LA CORRIENTE DEL LABRADOR
El aire se había vuelto frío y el mar fluía oscuro, casi negro. Estaban con los Coole, mirando el mar desde la borda, buscando peces, cuando Fergus oyó gritos y, al mirar arriba, vio a unas aves marinas sobrevolando el palo mayor.
Martin Coole se empeñó en que el frío, las aves y el agua negra eran indicios de que el Laramie había entrado en la corriente del Labrador.
—Uno de estos días pasaremos la roca de Terranova. Unos días más y veremos Quebec. —Coole rodeó con el brazo a su mujer, abrazándola—. Ya verás: abriremos nuestra escuela en Indiana; llevaremos el saber a sus mentes rojas.
—Lo único que sé es que no volveré a ver a mi madre. Quiero mi jardín, ¡y tus hijos necesitan zapatos más que los pieles rojas libros! Gracias a ti nos hemos lanzado al mundo como una pandilla de patanes... ¡Odio América!
—Te ha fatigado el viaje, querida.
Coole intentó abrazarla pero ella se zafó, cogió de la mano a los niños y huyó hacia la escotilla.
El maestro vio desaparecer a su familia en la bodega.
—Tendrá un jardín más bonito en América, más bonito incluso que el que tenía al norte de Tipperary.
—¿Cómo lo sabe, señor? —preguntó Molly.
—Tengo fe.
—Quizá no vuelva a tener nada de eso. Quizá tenga razón y allí no haya nada, ni siquiera un par de zapatos.
—Yo no lo creo y tú tampoco, señorita, porque de lo contrario no estarías a bordo.
Ella guardó silencio un momento, meditando.
—Creo que no hay nada seguro y que nada ocurre como uno desea.
Coole movió la cabeza, se volvió hacia la borda, se acodó en ella y contempló el mar.
Habían perdido el azul del océano occidental. El cielo estaba bajo, veteado de una luz gris y amarilla. Fergus se encontró con Ormsby paseando por cubierta, envuelto en su abrigo de piel.
—Aguas inmundas aquí, hielos grandes como casas —dijo el viejo—. Un castillo de hielo destrozó al Desdemona de Dublín en esta corriente. Se hundió tan rápido que sólo sobrevivieron seis o siete personas y un mono.

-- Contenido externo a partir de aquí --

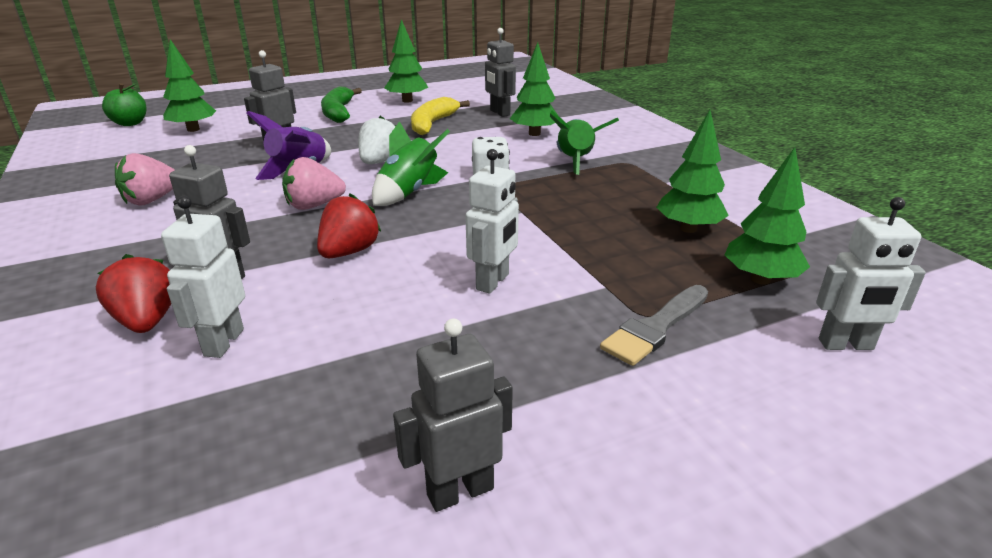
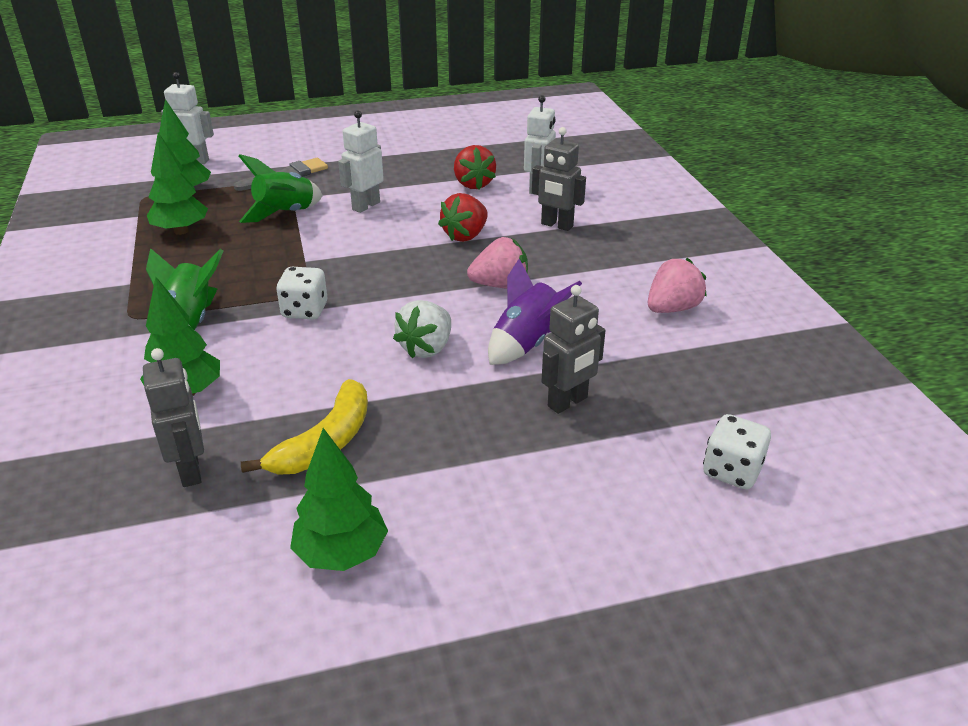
camera: 170 degrees left, 5 degrees up
(130, 123) = (869, 511): green apple -> none
(147, 321) = (592, 202): red strawberry -> red strawberry (473, 184)
(193, 129) = (732, 471): green tree -> white dice
(338, 113) = (486, 509): green banana -> none
(409, 192) = (403, 293): green rocket -> green rocket (285, 214)
(460, 491) = (422, 136): grey robot -> none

Los primeros castillos de hielo aparecieron al día siguiente, moles blancas de hielo tan grandes como el barco, que surcaban suavemente el agua negra y en calma. El Laramie había perdido el viento recio, el fuerte oleaje del Atlántico. En aquel aire invernal enrarecido, las velas flotaban sueltas, las vergas crujían y chirriaban al girar sin sentido, chocando contra los estays. El sol era más débil que en medio del océano y había una niebla abundante y glacial. Hielo blanco tapizaba las jarcias y los marineros se untaban las manos con brea pegajosa antes de escalar las jarcias y se envolvían los pies con trapos.
El aire frío, viciado, parecía extenuar al Laramie. Estaba aletargado.
Fergus no percibía el olor de América, lo único que olía era el hielo en el viento, pero Nimrod dijo que el país ya estaba cerca.
—Si esta vieja carraca no choca contra un castillo de hielo y se parte en dos y nos ahogamos, verás la esquina de Terranova en cualquier momento, si no te lo impide esta maldita niebla. Si no nos encierra una masa flotante en el golfo y encontramos las sondas y el mar abierto, enseguida pasaremos la boca de San Lorenzo. Desde allí sólo es cuestión de luchar contra la corriente y las mareas en el camino a Quebec.
Empezó a nevar. Cuando encendieron los fogones para la cena, la gruesa nieve mojada iluminó el barco, se fue espesando sobre cada escota y obenque, y se amontonó en la cubierta, formando contra los mamparos montículos que llegaban hasta la rodilla.
Los marineros hacían guardia durante la noche. Fergus se quedó con Nimrod Blampin en la cubierta de proa para tratar de atisbar moles de hielo al acecho entre la gruesa tormenta de nieve. El mar estaba terso y el barco se mecía muy suavemente en el aire frío y tenue, casi a la deriva.
Apostados a ambos lados, los vigías fumaban sus pipas y sorbían café caliente.
—Cuando veamos algo será demasiado tarde para cambiar de rumbo —le dijo Nimrod—. Apenas tenemos sitio para virar.
Pero el Laramie navegó sin percance toda la noche y a la mañana siguiente el viento barrió la nieve del barco, sacudió el hielo de las jarcias y despejó el cielo.